Nearly 100 oil and gas companies, from giants like Chevron to large independents like Anadarko, have ravaged Louisiana’s coastal wetlands, and further drilling will lead to the wetlands’ complete demise if no action is taken, according to a July 24 lawsuit filed in New Orleans.
The lawsuit, brought by the Southeast Louisiana Flood Protection Authority–East (SLFPA-E), accuses the companies of negligence and creating a public and private nuisance by scarring the coast. The suit contends that drilling has caused extensive weakening of coastal lands that would help mitigate the strength of hurricanes, and that the companies have breached contracts by failing to address wetland damage.
The SLFPA-E asks for abatement and restoration of the coastal lands, including backfilling and revegetating of canals dredged and used by the companies, wetlands creation, reef creation, land bridge construction, shoreline protection and other measures.
The suit does not name a specific dollar amount for restoration but asks for “just and reasonable” damages. The New Orleans Times-Picayune noted that compensation could include picking up part of the tab for $14.6 billion in levee improvements.
John M. Barry, vice president of the SLFPA-E, said the suit is an attempt to protect southern Louisiana by strengthening “our first line of defense against catastrophic flooding”—the buffer of land and marsh that cuts down hurricane storm surge before it reaches the levees.

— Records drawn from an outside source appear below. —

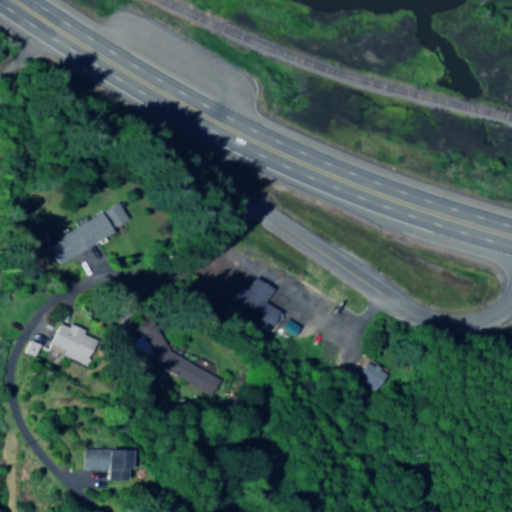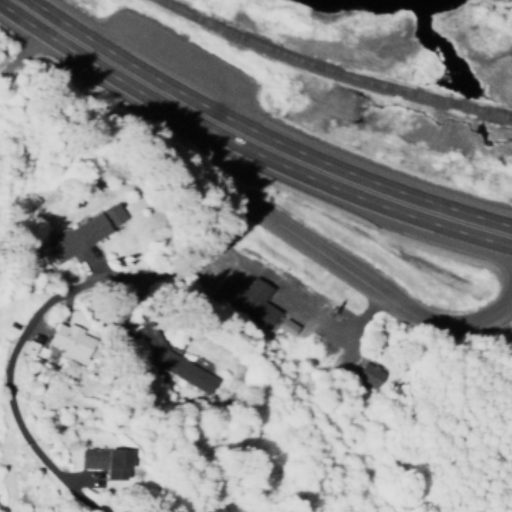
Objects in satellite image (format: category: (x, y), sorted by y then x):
railway: (317, 81)
road: (253, 139)
building: (82, 233)
road: (190, 267)
building: (242, 301)
building: (68, 343)
building: (164, 360)
building: (367, 376)
road: (492, 449)
building: (102, 462)
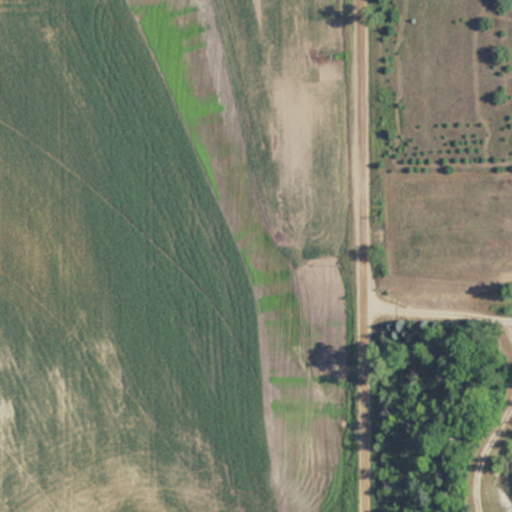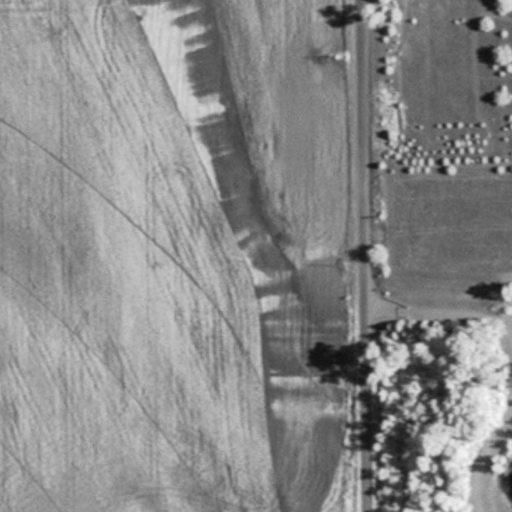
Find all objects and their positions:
road: (364, 256)
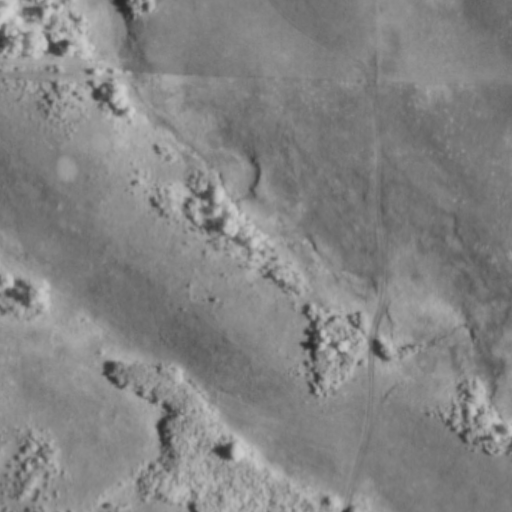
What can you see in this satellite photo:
road: (363, 334)
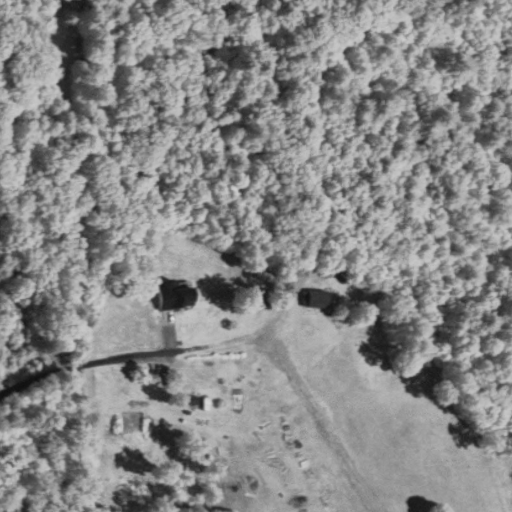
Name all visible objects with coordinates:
building: (315, 300)
road: (115, 361)
road: (26, 382)
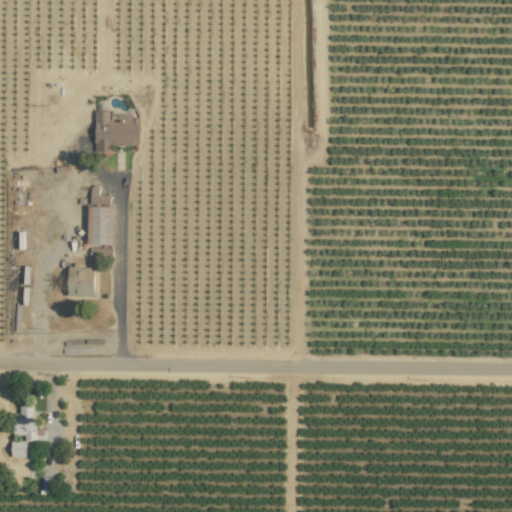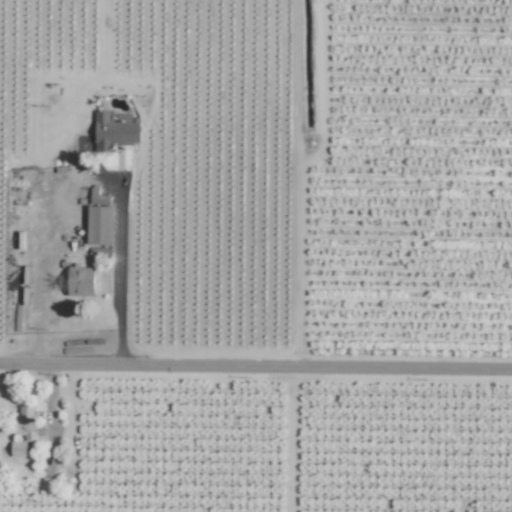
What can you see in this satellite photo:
building: (114, 131)
road: (91, 180)
building: (97, 216)
building: (80, 281)
road: (256, 363)
building: (25, 422)
building: (17, 448)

Barry said the industry has taken about $470 billion of the state’s natural resources during the past 20 years and should pick up its share of the increased costs of flood protections required to offset the loss of protective coastal wetlands.

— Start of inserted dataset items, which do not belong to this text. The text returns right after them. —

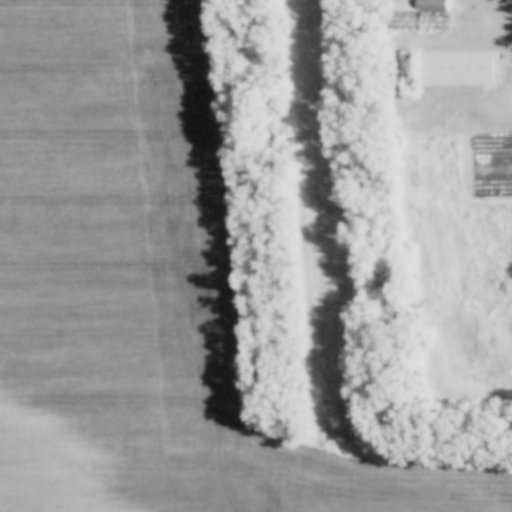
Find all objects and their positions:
building: (408, 6)
building: (458, 70)
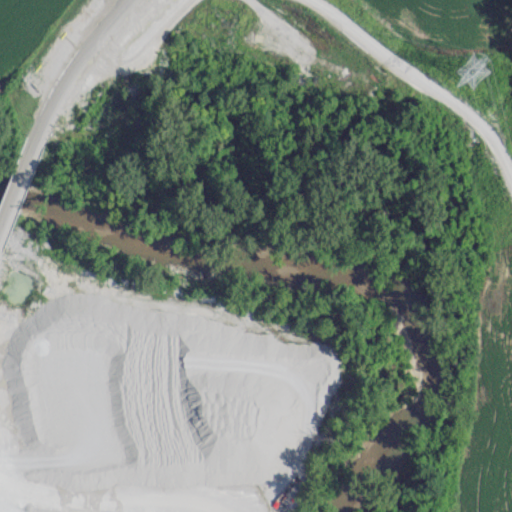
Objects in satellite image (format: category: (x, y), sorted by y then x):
road: (313, 11)
power tower: (470, 68)
road: (49, 111)
quarry: (151, 402)
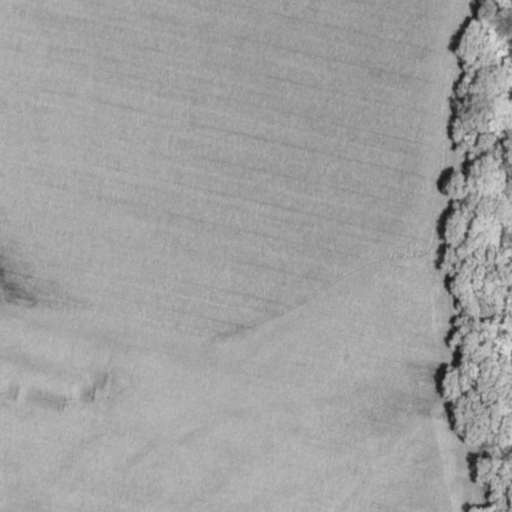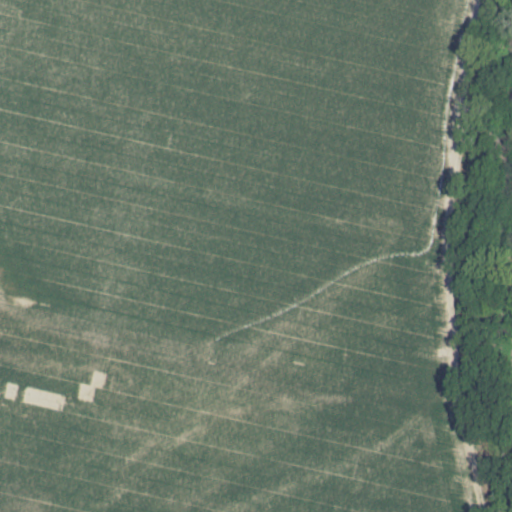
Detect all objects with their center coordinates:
road: (315, 299)
road: (149, 441)
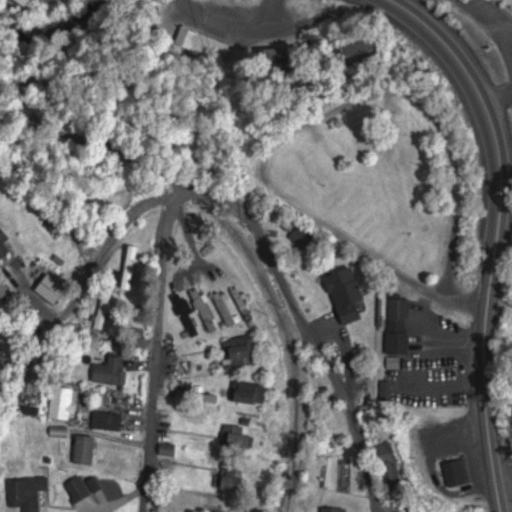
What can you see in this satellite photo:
building: (31, 1)
building: (28, 2)
road: (274, 12)
road: (262, 22)
river: (58, 27)
building: (207, 41)
building: (208, 43)
building: (364, 50)
building: (365, 50)
building: (288, 58)
road: (512, 58)
building: (281, 61)
road: (35, 119)
building: (353, 135)
building: (353, 135)
building: (399, 137)
building: (399, 143)
building: (339, 163)
building: (360, 188)
building: (339, 196)
building: (339, 197)
building: (361, 208)
building: (362, 209)
road: (314, 215)
building: (383, 219)
building: (382, 220)
building: (429, 228)
building: (403, 233)
building: (404, 233)
road: (494, 234)
building: (307, 238)
building: (6, 242)
building: (425, 246)
building: (424, 247)
road: (260, 273)
building: (54, 288)
road: (159, 293)
building: (350, 293)
road: (468, 297)
road: (73, 300)
building: (247, 305)
building: (208, 309)
building: (401, 313)
building: (189, 314)
building: (399, 319)
building: (401, 342)
building: (244, 351)
road: (318, 359)
building: (113, 371)
building: (394, 371)
building: (390, 390)
building: (254, 392)
building: (64, 402)
building: (111, 420)
building: (244, 438)
building: (88, 449)
building: (461, 472)
building: (81, 488)
building: (28, 490)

“The industry recognizes that it is responsible for a significant part of the problem. We want energy companies to fix the part of the problem they caused—and which they promised to address. We want them to do what they said they’d do,” Barry said.
The U.S. Geological Survey cites oil and gas activities among the primary causes of coastal land loss. According to conservative estimates, since 1932 the state has lost more than 1,900 square miles of coastal lands, enough to cover the state of Delaware. Another 700 square miles are expected to be lost in the coming decades.

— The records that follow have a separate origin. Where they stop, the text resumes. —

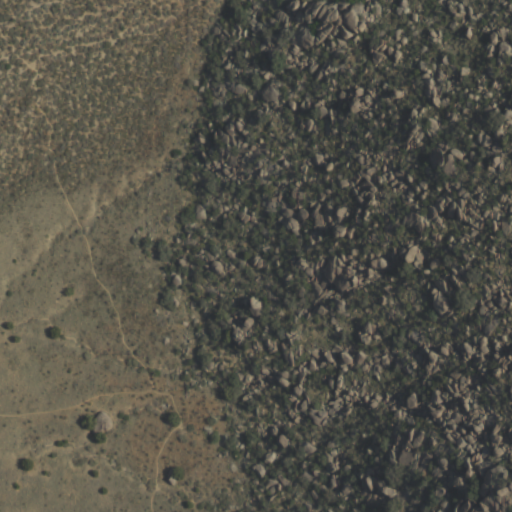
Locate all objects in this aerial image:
road: (98, 271)
road: (81, 400)
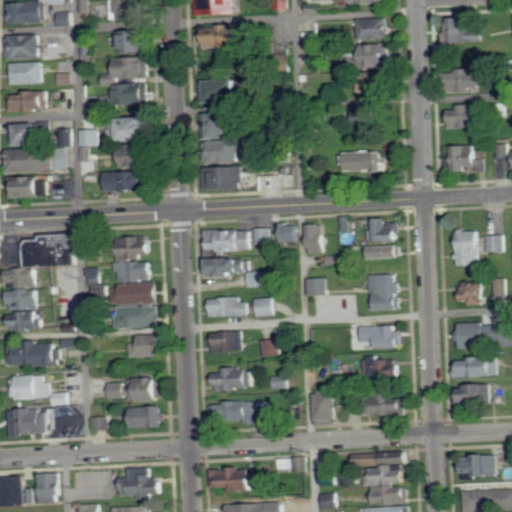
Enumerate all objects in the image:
building: (375, 0)
building: (217, 7)
building: (133, 9)
building: (31, 12)
building: (68, 18)
road: (209, 19)
building: (377, 28)
building: (468, 30)
building: (229, 35)
building: (134, 41)
building: (27, 46)
building: (378, 55)
building: (131, 68)
building: (31, 73)
building: (67, 78)
building: (377, 82)
building: (221, 91)
building: (136, 93)
building: (32, 101)
road: (344, 101)
road: (176, 104)
building: (361, 115)
road: (39, 116)
building: (467, 116)
building: (222, 125)
building: (131, 128)
building: (28, 134)
building: (507, 150)
building: (227, 151)
building: (87, 153)
building: (139, 155)
building: (39, 160)
building: (369, 160)
building: (227, 177)
building: (129, 180)
road: (256, 206)
road: (78, 227)
building: (387, 232)
building: (292, 233)
building: (266, 235)
building: (320, 238)
building: (232, 239)
building: (498, 243)
building: (136, 247)
building: (471, 247)
building: (56, 250)
building: (387, 251)
road: (428, 255)
road: (303, 256)
building: (230, 266)
building: (137, 271)
building: (26, 277)
building: (259, 279)
building: (504, 285)
building: (322, 286)
building: (390, 291)
building: (103, 292)
building: (474, 292)
building: (139, 293)
building: (27, 299)
building: (269, 306)
building: (231, 307)
building: (144, 316)
building: (29, 320)
road: (256, 322)
building: (507, 331)
building: (386, 335)
building: (480, 335)
building: (231, 341)
building: (150, 345)
building: (273, 348)
building: (41, 353)
road: (187, 360)
building: (481, 367)
building: (383, 368)
building: (234, 379)
building: (282, 382)
building: (40, 389)
building: (148, 389)
building: (119, 390)
building: (480, 394)
building: (394, 402)
building: (328, 408)
building: (240, 413)
building: (151, 417)
building: (33, 421)
building: (104, 423)
road: (256, 444)
building: (289, 464)
building: (484, 466)
building: (388, 467)
building: (236, 479)
road: (69, 483)
building: (145, 484)
building: (53, 488)
building: (15, 491)
building: (16, 492)
building: (395, 494)
building: (490, 500)
building: (333, 501)
building: (95, 507)
building: (136, 509)
building: (389, 509)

The suit says oil and gas activities continue to transform a once-stable ecosystem of naturally occurring bayous, small canals and ditches into an extensive—and expanding—network of thousands of miles of oil and gas access and pipeline canals.
The canals continue to “widen due to ongoing failure to maintain this network or restore the ecosystem to its natural state,” the suit says, adding that the canal network continues to push larger and larger volumes of damaging saltwater at increasing velocity deeper into Louisiana’s coastal landscape and interior wetlands.
The result is that saltwater stresses the vegetation that holds wetlands together, weakening and ultimately killing it. “Thus weakened, the remaining soil is washed away even by minor storms. The canal network thus comprises a highly effective system of coastal landscape degradation,” the suit says.
The SLFPA-E was created by the Louisiana legislature in 2006 following Hurricane Katrina. Louisiana’s coastal zone has been explored and developed since the early 1900s.
America’s Wetland Foundation, sponsored by Shell, ConocoPhillips, Chevron and other such companies, says that since Jan. 1, 2012, Louisiana has lost 62.9 million square yards of land at a rate of a football field worth of coast every hour. The foundation argued in 2010 that restoration efforts needed because of the BP spill should be financed through federal penalties.
In November 2012, the Department of Justice settled criminal charges with BP for $4 billion. About $2.4 billion of the criminal recovery was set aside for acquiring, restoring, preserving and conserving marine and coastal environments ecosystems and bird and wildlife habitat in the Gulf of Mexico and bordering states harmed by the Deepwater Horizon oil spill.
Since 1933, offshore oil and gas production has generated more than $165 billion in revenue for the federal treasury—the second-largest source of federal revenue after income taxes, according to the foundation. “However, states that host onshore energy production on federal lands receive 50% of the revenues as compensation for the impacts, and have since 1920,” it notes.